[Start of section]

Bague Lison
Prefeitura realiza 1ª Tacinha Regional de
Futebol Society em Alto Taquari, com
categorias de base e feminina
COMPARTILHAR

[End of section]
[Start of section]

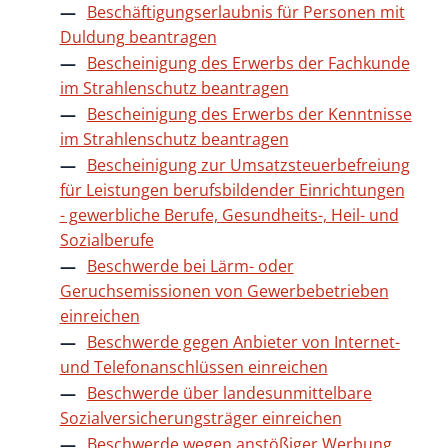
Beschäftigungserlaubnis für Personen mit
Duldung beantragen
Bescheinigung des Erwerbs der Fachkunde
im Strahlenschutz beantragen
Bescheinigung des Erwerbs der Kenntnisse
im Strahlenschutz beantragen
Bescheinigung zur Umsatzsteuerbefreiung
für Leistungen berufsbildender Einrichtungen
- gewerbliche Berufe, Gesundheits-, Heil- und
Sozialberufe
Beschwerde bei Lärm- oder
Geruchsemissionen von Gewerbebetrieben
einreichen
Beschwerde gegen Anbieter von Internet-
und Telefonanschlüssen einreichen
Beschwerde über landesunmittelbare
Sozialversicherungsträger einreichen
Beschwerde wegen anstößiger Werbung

[End of section]

### Task prompt
Reproduce the lines of the records verbatim, from the line containing "Beschäftigungserlaubnis für Personen mit" up to and including the line containing "Beschwerde bei Lärm- oder".

### Finished exercise
Beschäftigungserlaubnis für Personen mit
Duldung beantragen
Bescheinigung des Erwerbs der Fachkunde
im Strahlenschutz beantragen
Bescheinigung des Erwerbs der Kenntnisse
im Strahlenschutz beantragen
Bescheinigung zur Umsatzsteuerbefreiung
für Leistungen berufsbildender Einrichtungen
- gewerbliche Berufe, Gesundheits-, Heil- und
Sozialberufe
Beschwerde bei Lärm- oder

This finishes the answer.